Women’s History Month Highlight: Janalee Emmer
For Women’s History Month, the BYU MOA wanted to highlight the incredible women who work inside the museum. Let us introduce you to Janalee Emmer, Curator/Head of Educational Programming.
- How long have you worked at the MOA?
Since August 2014.
- What is your favorite part about your job?
I really enjoy that it is constantly changing. There are always new exhibitions coming, so I get to study and learn about new artists and new ideas all of the time. That is energizing and exciting.
- What has been your favorite exhibit at the MOA?
I have so many favorites that it is really hard too hard to decide!
- What’s one challenging aspect of your job?
There are always multiple projects and exhibitions that are at different stages so it can be difficult to stay on top of everything and make sure that I am meeting all of the deadlines for various projects. It’s a kind of continual multi-tasking.
- What did you want to be when you grew up?
Lots of different things: a teacher, a doctor, a writer. I never really thought about working in museums as a curator or educator—I just didn’t know that those jobs existed! But, once I discovered art history, I loved the combination of art and travel, and stories about people.
- What types of cool opportunities has the MOA given you?
Working at the MOA has allowed me to meet many interesting people and artists. There are so many highlights – during our Norman Rockwell exhibition a couple of years ago, we had the incredible opportunity to invite Ruby Bridges to come speak. She spoke about her experience as a 6-year old being the first African American to integrate an elementary school in the South. Rockwell painted her in his painting The Problem We All Live With, which was included in the exhibition. Despite her difficulties, she remains hopeful and faithful, continually teaching a message of love and inclusion.
- Where is your favorite place you’ve traveled?
I love traveling almost anywhere. It is always an exciting adventure to see new places and explore them. Last year I went to Kuala Lumpur in Malaysia and Hong Kong—both places were so interesting and unique. I loved seeing the Buddhist statues, Hindu temples and Islamic mosques. My absolute favorite place to travel though is always Paris. The art, food, culture, and language are magical!
- What women do you most look up to/ are inspired by in your life?

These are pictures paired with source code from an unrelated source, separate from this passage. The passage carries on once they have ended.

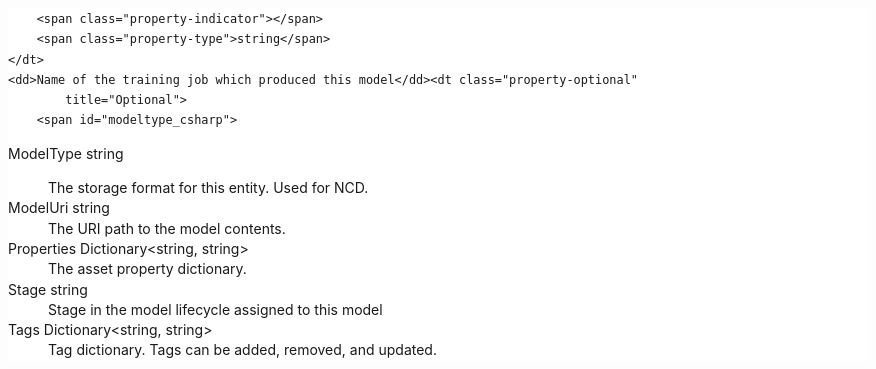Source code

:         <span class="property-indicator"></span>
        <span class="property-type">string</span>
    </dt>
    <dd>Name of the training job which produced this model</dd><dt class="property-optional"
            title="Optional">
        <span id="modeltype_csharp">
<a data-swiftype-name="resource-property" data-swiftype-type="text" href="#modeltype_csharp" style="color: inherit; text-decoration: inherit;">Model<wbr>Type</a>
</span>
        <span class="property-indicator"></span>
        <span class="property-type">string</span>
    </dt>
    <dd>The storage format for this entity. Used for NCD.</dd><dt class="property-optional"
            title="Optional">
        <span id="modeluri_csharp">
<a data-swiftype-name="resource-property" data-swiftype-type="text" href="#modeluri_csharp" style="color: inherit; text-decoration: inherit;">Model<wbr>Uri</a>
</span>
        <span class="property-indicator"></span>
        <span class="property-type">string</span>
    </dt>
    <dd>The URI path to the model contents.</dd><dt class="property-optional"
            title="Optional">
        <span id="properties_csharp">
<a data-swiftype-name="resource-property" data-swiftype-type="text" href="#properties_csharp" style="color: inherit; text-decoration: inherit;">Properties</a>
</span>
        <span class="property-indicator"></span>
        <span class="property-type">Dictionary&lt;string, string&gt;</span>
    </dt>
    <dd>The asset property dictionary.</dd><dt class="property-optional"
            title="Optional">
        <span id="stage_csharp">
<a data-swiftype-name="resource-property" data-swiftype-type="text" href="#stage_csharp" style="color: inherit; text-decoration: inherit;">Stage</a>
</span>
        <span class="property-indicator"></span>
        <span class="property-type">string</span>
    </dt>
    <dd>Stage in the model lifecycle assigned to this model</dd><dt class="property-optional"
            title="Optional">
        <span id="tags_csharp">
<a data-swiftype-name="resource-property" data-swiftype-type="text" href="#tags_csharp" style="color: inherit; text-decoration: inherit;">Tags</a>
</span>
        <span class="property-indicator"></span>
        <span class="property-type">Dictionary&lt;string, string&gt;</span>
    </dt>
    <dd>Tag dictionary. Tags can be added, removed, and updated.</dd></dl>
</pulumi-choosable>
</div>
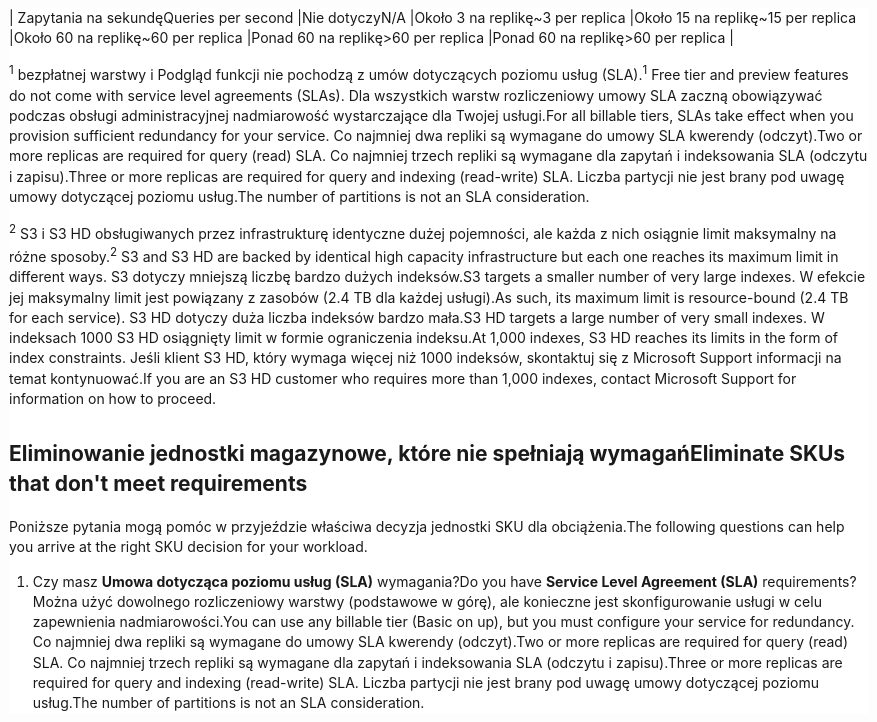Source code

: | <span data-ttu-id="8a26a-211">Zapytania na sekundę</span><span class="sxs-lookup"><span data-stu-id="8a26a-211">Queries per second</span></span> |<span data-ttu-id="8a26a-212">Nie dotyczy</span><span class="sxs-lookup"><span data-stu-id="8a26a-212">N/A</span></span> |<span data-ttu-id="8a26a-213">Około 3 na replikę</span><span class="sxs-lookup"><span data-stu-id="8a26a-213">~3 per replica</span></span> |<span data-ttu-id="8a26a-214">Około 15 na replikę</span><span class="sxs-lookup"><span data-stu-id="8a26a-214">~15 per replica</span></span> |<span data-ttu-id="8a26a-215">Około 60 na replikę</span><span class="sxs-lookup"><span data-stu-id="8a26a-215">~60 per replica</span></span> |<span data-ttu-id="8a26a-216">Ponad 60 na replikę</span><span class="sxs-lookup"><span data-stu-id="8a26a-216">>60 per replica</span></span> |<span data-ttu-id="8a26a-217">Ponad 60 na replikę</span><span class="sxs-lookup"><span data-stu-id="8a26a-217">>60 per replica</span></span> |

<span data-ttu-id="8a26a-218"><sup>1</sup> bezpłatnej warstwy i Podgląd funkcji nie pochodzą z umów dotyczących poziomu usług (SLA).</span><span class="sxs-lookup"><span data-stu-id="8a26a-218"><sup>1</sup> Free tier and preview features do not come with service level agreements (SLAs).</span></span> <span data-ttu-id="8a26a-219">Dla wszystkich warstw rozliczeniowy umowy SLA zaczną obowiązywać podczas obsługi administracyjnej nadmiarowość wystarczające dla Twojej usługi.</span><span class="sxs-lookup"><span data-stu-id="8a26a-219">For all billable tiers, SLAs take effect when you provision sufficient redundancy for your service.</span></span> <span data-ttu-id="8a26a-220">Co najmniej dwa repliki są wymagane do umowy SLA kwerendy (odczyt).</span><span class="sxs-lookup"><span data-stu-id="8a26a-220">Two or more replicas are required for query (read) SLA.</span></span> <span data-ttu-id="8a26a-221">Co najmniej trzech repliki są wymagane dla zapytań i indeksowania SLA (odczytu i zapisu).</span><span class="sxs-lookup"><span data-stu-id="8a26a-221">Three or more replicas are required for query and indexing (read-write) SLA.</span></span> <span data-ttu-id="8a26a-222">Liczba partycji nie jest brany pod uwagę umowy dotyczącej poziomu usług.</span><span class="sxs-lookup"><span data-stu-id="8a26a-222">The number of partitions is not an SLA consideration.</span></span> 

<span data-ttu-id="8a26a-223"><sup>2</sup> S3 i S3 HD obsługiwanych przez infrastrukturę identyczne dużej pojemności, ale każda z nich osiągnie limit maksymalny na różne sposoby.</span><span class="sxs-lookup"><span data-stu-id="8a26a-223"><sup>2</sup> S3 and S3 HD are backed by identical high capacity infrastructure but each one reaches its maximum limit in different ways.</span></span> <span data-ttu-id="8a26a-224">S3 dotyczy mniejszą liczbę bardzo dużych indeksów.</span><span class="sxs-lookup"><span data-stu-id="8a26a-224">S3 targets a smaller number of very large indexes.</span></span> <span data-ttu-id="8a26a-225">W efekcie jej maksymalny limit jest powiązany z zasobów (2.4 TB dla każdej usługi).</span><span class="sxs-lookup"><span data-stu-id="8a26a-225">As such, its maximum limit is resource-bound (2.4 TB for each service).</span></span> <span data-ttu-id="8a26a-226">S3 HD dotyczy duża liczba indeksów bardzo mała.</span><span class="sxs-lookup"><span data-stu-id="8a26a-226">S3 HD targets a large number of very small indexes.</span></span> <span data-ttu-id="8a26a-227">W indeksach 1000 S3 HD osiągnięty limit w formie ograniczenia indeksu.</span><span class="sxs-lookup"><span data-stu-id="8a26a-227">At 1,000 indexes, S3 HD reaches its limits in the form of index constraints.</span></span> <span data-ttu-id="8a26a-228">Jeśli klient S3 HD, który wymaga więcej niż 1000 indeksów, skontaktuj się z Microsoft Support informacji na temat kontynuować.</span><span class="sxs-lookup"><span data-stu-id="8a26a-228">If you are an S3 HD customer who requires more than 1,000 indexes, contact Microsoft Support for information on how to proceed.</span></span>

## <a name="eliminate-skus-that-dont-meet-requirements"></a><span data-ttu-id="8a26a-229">Eliminowanie jednostki magazynowe, które nie spełniają wymagań</span><span class="sxs-lookup"><span data-stu-id="8a26a-229">Eliminate SKUs that don't meet requirements</span></span>
<span data-ttu-id="8a26a-230">Poniższe pytania mogą pomóc w przyjeździe właściwa decyzja jednostki SKU dla obciążenia.</span><span class="sxs-lookup"><span data-stu-id="8a26a-230">The following questions can help you arrive at the right SKU decision for your workload.</span></span>

1. <span data-ttu-id="8a26a-231">Czy masz **Umowa dotycząca poziomu usług (SLA)** wymagania?</span><span class="sxs-lookup"><span data-stu-id="8a26a-231">Do you have **Service Level Agreement (SLA)** requirements?</span></span> <span data-ttu-id="8a26a-232">Można użyć dowolnego rozliczeniowy warstwy (podstawowe w górę), ale konieczne jest skonfigurowanie usługi w celu zapewnienia nadmiarowości.</span><span class="sxs-lookup"><span data-stu-id="8a26a-232">You can use any billable tier (Basic on up), but you must configure your service for redundancy.</span></span> <span data-ttu-id="8a26a-233">Co najmniej dwa repliki są wymagane do umowy SLA kwerendy (odczyt).</span><span class="sxs-lookup"><span data-stu-id="8a26a-233">Two or more replicas are required for query (read) SLA.</span></span> <span data-ttu-id="8a26a-234">Co najmniej trzech repliki są wymagane dla zapytań i indeksowania SLA (odczytu i zapisu).</span><span class="sxs-lookup"><span data-stu-id="8a26a-234">Three or more replicas are required for query and indexing (read-write) SLA.</span></span> <span data-ttu-id="8a26a-235">Liczba partycji nie jest brany pod uwagę umowy dotyczącej poziomu usług.</span><span class="sxs-lookup"><span data-stu-id="8a26a-235">The number of partitions is not an SLA consideration.</span></span>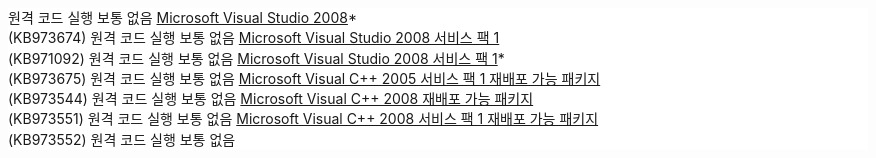 <td style="border:1px solid black;">원격 코드 실행</td>
<td style="border:1px solid black;">보통</td>
<td style="border:1px solid black;">없음</td>
</tr>
<tr class="odd">
<td style="border:1px solid black;"><a href="http://www.microsoft.com/downloads/details.aspx?familyid=e3bb6602-b7f4-4614-9999-77f5c6f66ccd">Microsoft Visual Studio 2008</a>&#42;<br />
(KB973674)</td>
<td style="border:1px solid black;">원격 코드 실행</td>
<td style="border:1px solid black;">보통</td>
<td style="border:1px solid black;">없음</td>
</tr>
<tr class="even">
<td style="border:1px solid black;"><a href="http://www.microsoft.com/downloads/details.aspx?familyid=294de390-3c94-49fb-a014-9a38580e64cb">Microsoft Visual Studio 2008 서비스 팩 1</a><br />
(KB971092)</td>
<td style="border:1px solid black;">원격 코드 실행</td>
<td style="border:1px solid black;">보통</td>
<td style="border:1px solid black;">없음</td>
</tr>
<tr class="odd">
<td style="border:1px solid black;"><a href="http://www.microsoft.com/downloads/details.aspx?familyid=75fbf397-5140-4961-92a9-78a88ba7228f">Microsoft Visual Studio 2008 서비스 팩 1</a>&#42;<br />
(KB973675)</td>
<td style="border:1px solid black;">원격 코드 실행</td>
<td style="border:1px solid black;">보통</td>
<td style="border:1px solid black;">없음</td>
</tr>
<tr class="even">
<td style="border:1px solid black;"><a href="http://www.microsoft.com/downloads/details.aspx?familyid=766a6af7-ec73-40ff-b072-9112bab119c2">Microsoft Visual C++ 2005 서비스 팩 1 재배포 가능 패키지</a><br />
(KB973544)</td>
<td style="border:1px solid black;">원격 코드 실행</td>
<td style="border:1px solid black;">보통</td>
<td style="border:1px solid black;">없음</td>
</tr>
<tr class="odd">
<td style="border:1px solid black;"><a href="http://www.microsoft.com/downloads/details.aspx?familyid=8b29655e-9da4-4b6b-9ac5-687ca0770f93">Microsoft Visual C++ 2008 재배포 가능 패키지</a><br />
(KB973551)</td>
<td style="border:1px solid black;">원격 코드 실행</td>
<td style="border:1px solid black;">보통</td>
<td style="border:1px solid black;">없음</td>
</tr>
<tr class="even">
<td style="border:1px solid black;"><a href="http://www.microsoft.com/downloads/details.aspx?familyid=2051a0c1-c9b5-4b0a-a8f5-770a549fd78c&amp;displaylang=ko">Microsoft Visual C++ 2008 서비스 팩 1 재배포 가능 패키지</a><br />
(KB973552)</td>
<td style="border:1px solid black;">원격 코드 실행</td>
<td style="border:1px solid black;">보통</td>
<td style="border:1px solid black;">없음</td>
</tr>
</tbody>
</table>
  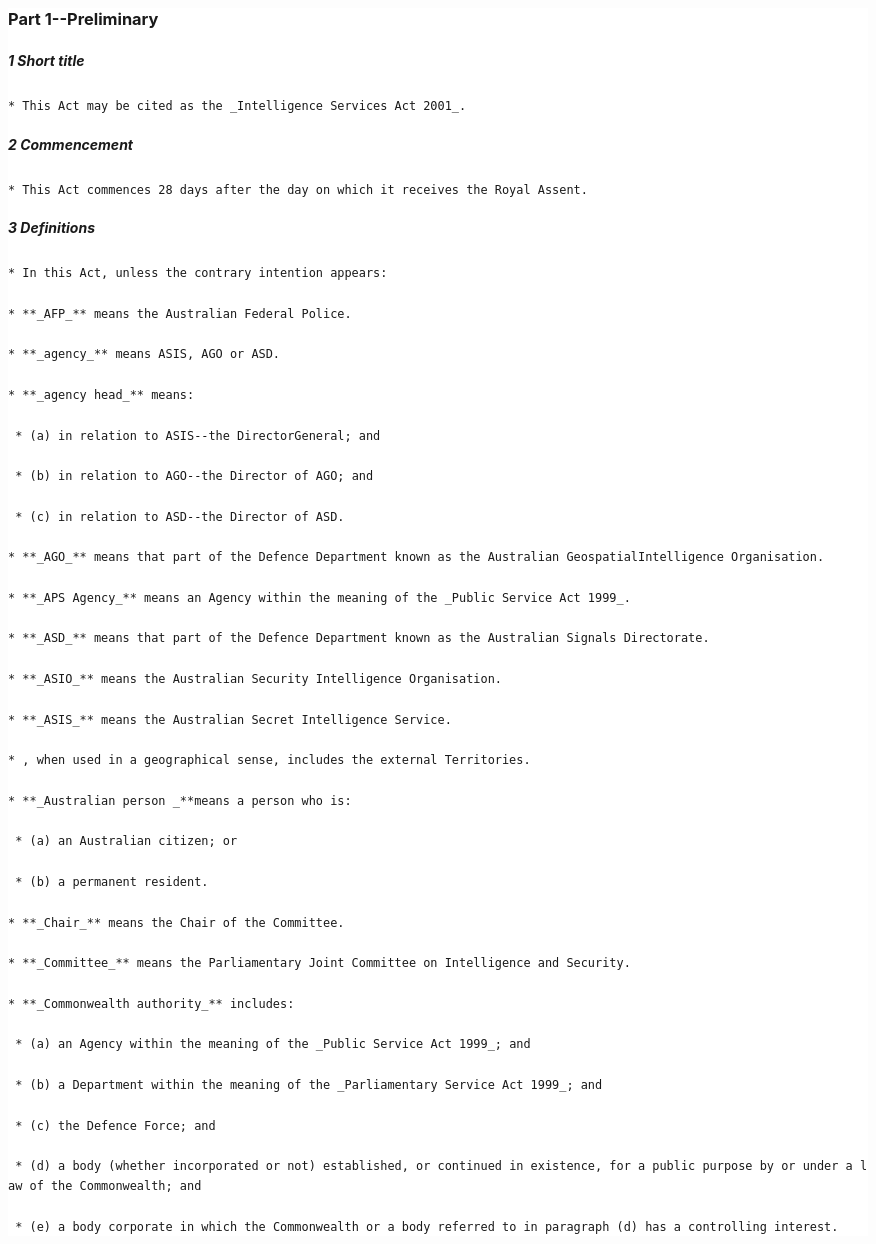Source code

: ### Part 1--Preliminary

##### 1  Short title

    * This Act may be cited as the _Intelligence Services Act 2001_.

##### 2  Commencement

    * This Act commences 28 days after the day on which it receives the Royal Assent.

##### 3  Definitions

    * In this Act, unless the contrary intention appears:

    * **_AFP_** means the Australian Federal Police.

    * **_agency_** means ASIS, AGO or ASD.

    * **_agency head_** means:

     * (a) in relation to ASIS--the DirectorGeneral; and

     * (b) in relation to AGO--the Director of AGO; and

     * (c) in relation to ASD--the Director of ASD.

    * **_AGO_** means that part of the Defence Department known as the Australian GeospatialIntelligence Organisation.

    * **_APS Agency_** means an Agency within the meaning of the _Public Service Act 1999_.

    * **_ASD_** means that part of the Defence Department known as the Australian Signals Directorate.

    * **_ASIO_** means the Australian Security Intelligence Organisation.

    * **_ASIS_** means the Australian Secret Intelligence Service.

    * , when used in a geographical sense, includes the external Territories.

    * **_Australian person _**means a person who is:

     * (a) an Australian citizen; or

     * (b) a permanent resident.

    * **_Chair_** means the Chair of the Committee.

    * **_Committee_** means the Parliamentary Joint Committee on Intelligence and Security.

    * **_Commonwealth authority_** includes:

     * (a) an Agency within the meaning of the _Public Service Act 1999_; and

     * (b) a Department within the meaning of the _Parliamentary Service Act 1999_; and

     * (c) the Defence Force; and

     * (d) a body (whether incorporated or not) established, or continued in existence, for a public purpose by or under a law of the Commonwealth; and

     * (e) a body corporate in which the Commonwealth or a body referred to in paragraph (d) has a controlling interest.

There are so many women that I look up to and am inspired by. I am surrounded by lots of strong women in my immediate and extended family; they have always shown me that women are strong and powerful. As a nineteenth-century specialist, I am incredibly inspired by women artists who had to fight against difficult odds to get training and establish themselves as professionals. There is something incredibly motivating about seeing people work hard for a dream that seems impossible.
- What’s a typical day like for you?
I don’t think that there really is a typical day at the museum. It really all depends upon what exhibitions are up and what stages they are in. That one of the exciting things about working at a museum, it is always new and fresh.
- How do you stay motivated?
I’ve always been a self-motivated person. I usually have lots of goals of things I want to accomplish and many deadlines so I generally like to take things one day at a time. As long as I make progress and check a few things off the list, I feel happy with that.
- What are some of your hobbies?
Traveling, reading, running, and crocheting
- What advise would you give students?
Study hard, explore your options, and take advantage of all of the opportunities available to students.
- If you could only eat one thing for the rest of your life, what would you choose?
Chips & salsa
14. Who is your favorite artist/what is your favorite artwork?
That is just too hard to say! I think it is usually whatever artist I am working on or studying at the time. Right now, I am fascinated with Nina Katchadourian’s work; everytime I go into the gallery I find something witty and clever that I hadn’t noticed before.